What you will do
State the number of lines in the records that contain "ideas", with no other words.

Dataset content
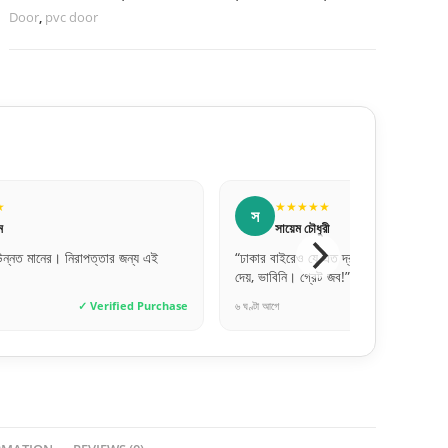
Door
,
pvc door
★★★★★
★★★★★
ল
সায়েম চৌধুরী
লিপি বেগম
 বাইরেও যে এত দ্রুত এবং সেফলি দরজা ডেলিভারি
“সঠিক সাইজ পেয়েছি, একদম পারফে
াবিনি। গ্রেট জব!”
অনেক ধন্যবাদ।”
 আগে
✓ Verified Purchase
৩ দিন আগে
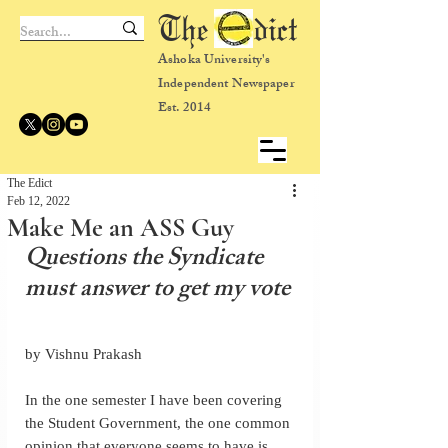
The dict
Ashoka University's
Independent Newspaper
Est. 2014
The Edict
Feb 12, 2022
Make Me an ASS Guy
Questions the Syndicate 
must answer to get my vote
by Vishnu Prakash
In the one semester I have been covering 
the Student Government, the one common 
opinion that everyone seems to have is 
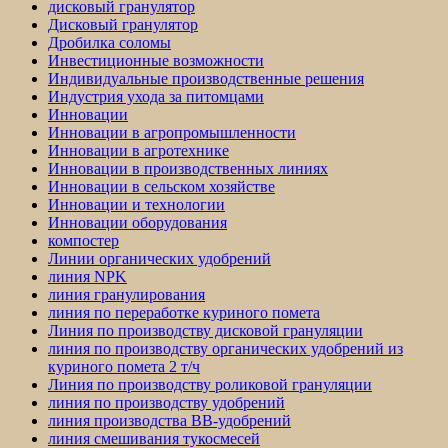
дисковый гранулятор
Дисковый гранулятор
Дробилка соломы
Инвестиционные возможности
Индивидуальные производственные решения
Индустрия ухода за питомцами
Инновации
Инновации в агропромышленности
Инновации в агротехнике
Инновации в производственных линиях
Инновации в сельском хозяйстве
Инновации и технологии
Инновации оборудования
компостер
Линии органических удобрений
линия NPK
линия гранулирования
линия по переработке куриного помета
Линия по производству дисковой грануляции
линия по производству органических удобрений из
куриного помета 2 т/ч
Линия по производству роликовой грануляции
линия по производству удобрений
линия производства BB-удобрений
линия смешивания тукосмесей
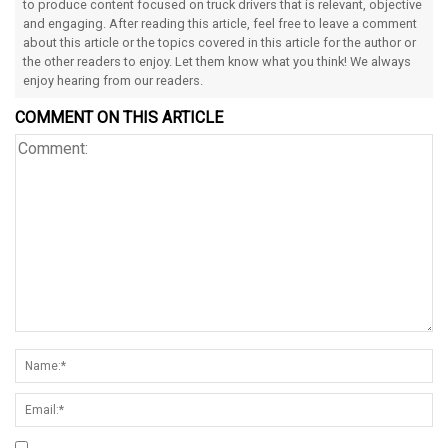
to produce content focused on truck drivers that is relevant, objective
and engaging. After reading this article, feel free to leave a comment
about this article or the topics covered in this article for the author or
the other readers to enjoy. Let them know what you think! We always
enjoy hearing from our readers.
COMMENT ON THIS ARTICLE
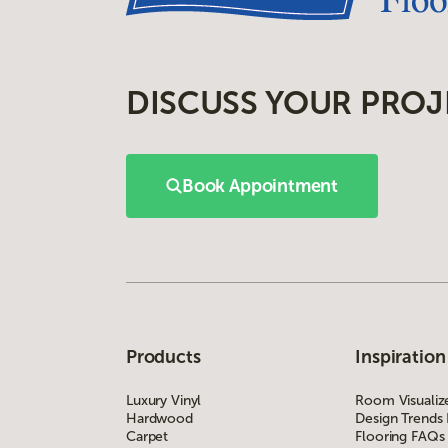
DISCUSS YOUR PROJ
Book Appointment
Products
Inspiration
Luxury Vinyl
Room Visualiz
Hardwood
Design Trends
Carpet
Flooring FAQs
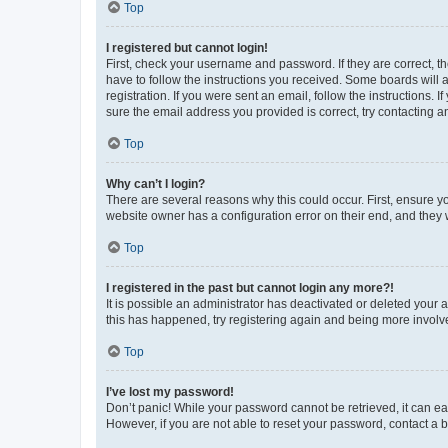
Top
I registered but cannot login!
First, check your username and password. If they are correct, 
have to follow the instructions you received. Some boards will a
registration. If you were sent an email, follow the instructions
sure the email address you provided is correct, try contacting a
Top
Why can’t I login?
There are several reasons why this could occur. First, ensure y
website owner has a configuration error on their end, and they w
Top
I registered in the past but cannot login any more?!
It is possible an administrator has deactivated or deleted your
this has happened, try registering again and being more involv
Top
I’ve lost my password!
Don’t panic! While your password cannot be retrieved, it can eas
However, if you are not able to reset your password, contact a b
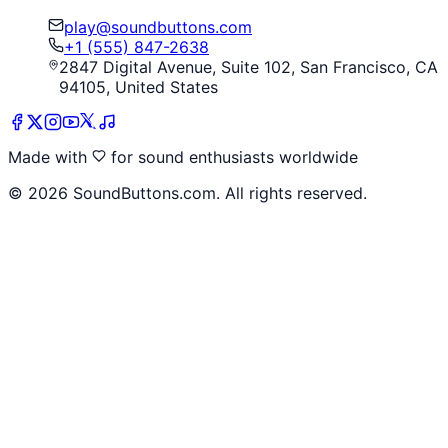
play@soundbuttons.com
+1 (555) 847-2638
2847 Digital Avenue, Suite 102, San Francisco, CA
94105, United States
Made with
for sound enthusiasts worldwide
©
2026
SoundButtons.com. All rights reserved.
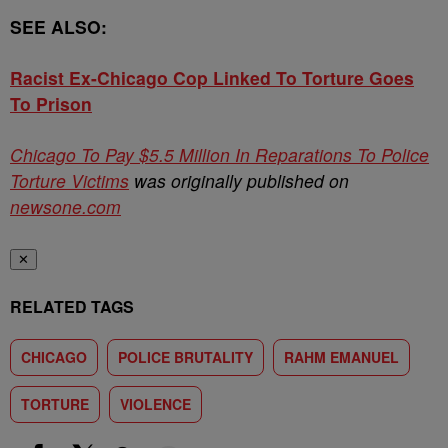
SEE ALSO:
Racist Ex-Chicago Cop Linked To Torture Goes
To Prison
Chicago To Pay $5.5 Million In Reparations To Police
Torture Victims
was originally published on
newsone.com
✕
RELATED TAGS
CHICAGO
POLICE BRUTALITY
RAHM EMANUEL
TORTURE
VIOLENCE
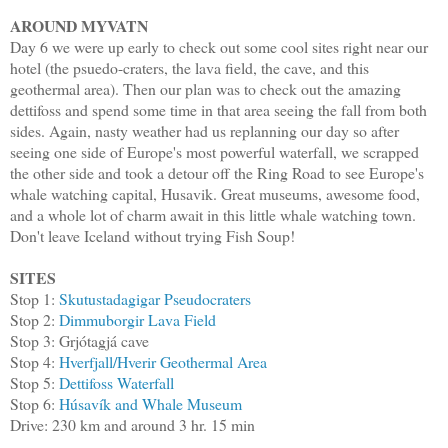
AROUND MYVATN
Day 6 we were up early to check out some cool sites right near our
hotel (the psuedo-craters, the lava field, the cave, and this
geothermal area). Then our plan was to check out the amazing
dettifoss and spend some time in that area seeing the fall from both
sides. Again, nasty weather had us replanning our day so after
seeing one side of Europe's most powerful waterfall, we scrapped
the other side and took a detour off the Ring Road to see Europe's
whale watching capital, Husavik. Great museums, awesome food,
and a whole lot of charm await in this little whale watching town.
Don't leave Iceland without trying Fish Soup!
SITES
Stop 1:
Skutustadagigar Pseudocraters
Stop 2:
Dimmuborgir Lava Field
Stop 3: Grjótagjá cave
Stop 4:
Hverfjall/Hverir Geothermal Area
Stop 5:
Dettifoss Waterfall
Stop 6:
Húsavík and Whale Museum
Drive: 230 km and around 3 hr. 15 min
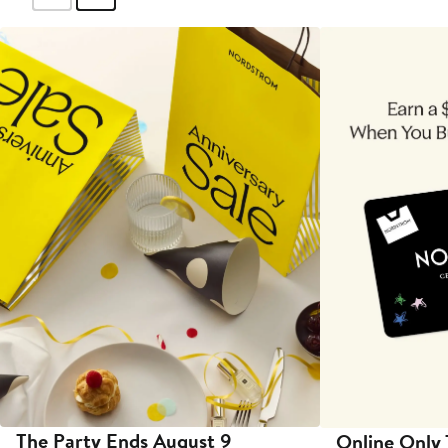
The Party Ends August 9
Online Only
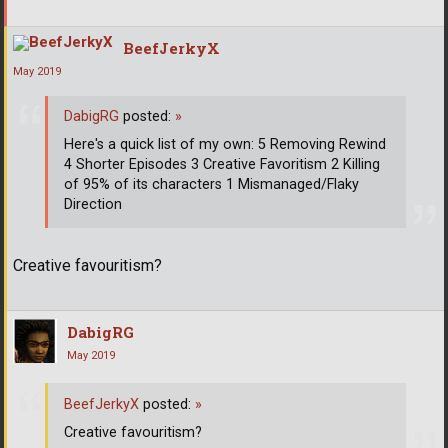
BeefJerkyX
May 2019
DabigRG
posted:
»
Here's a quick list of my own: 5 Removing Rewind
4 Shorter Episodes 3 Creative Favoritism 2 Killing
of 95% of its characters 1 Mismanaged/Flaky
Direction
Creative favouritism?
DabigRG
May 2019
BeefJerkyX
posted:
»
Creative favouritism?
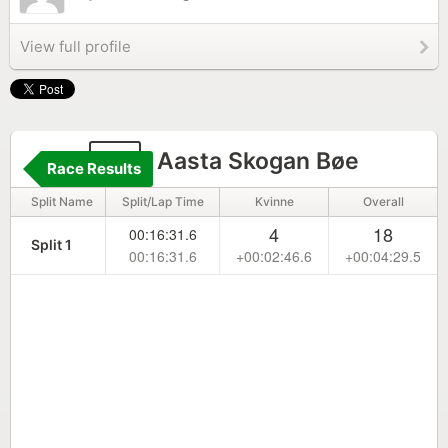
View full profile
11
Aasta Skogan Bøe
Race Results
Split Name
Split/Lap Time
Kvinne
Overall
4
18
00:16:31.6
Split 1
00:16:31.6
+00:02:46.6
+00:04:29.5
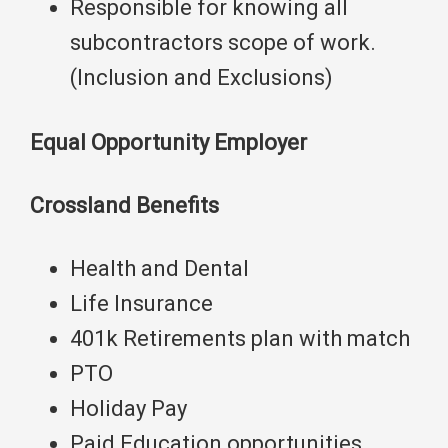
Responsible for knowing all
subcontractors scope of work.
(Inclusion and Exclusions)
Equal Opportunity Employer
Crossland Benefits
Health and Dental
Life Insurance
401k Retirements plan with match
PTO
Holiday Pay
Paid Education opportunities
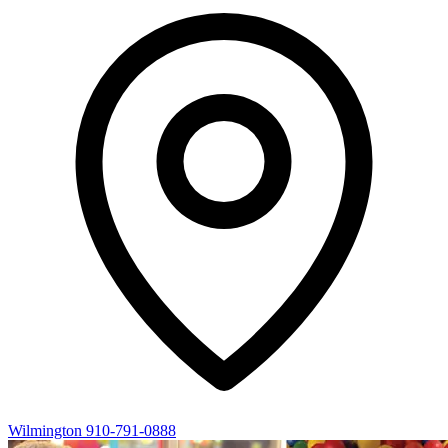
Wilmington
910-791-0888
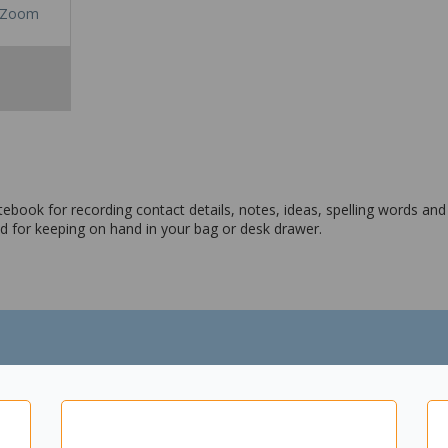
Zoom
ebook for recording contact details, notes, ideas, spelling words a
 and for keeping on hand in your bag or desk drawer.
tails, note taking, spelling words, ideas and more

Task answer
2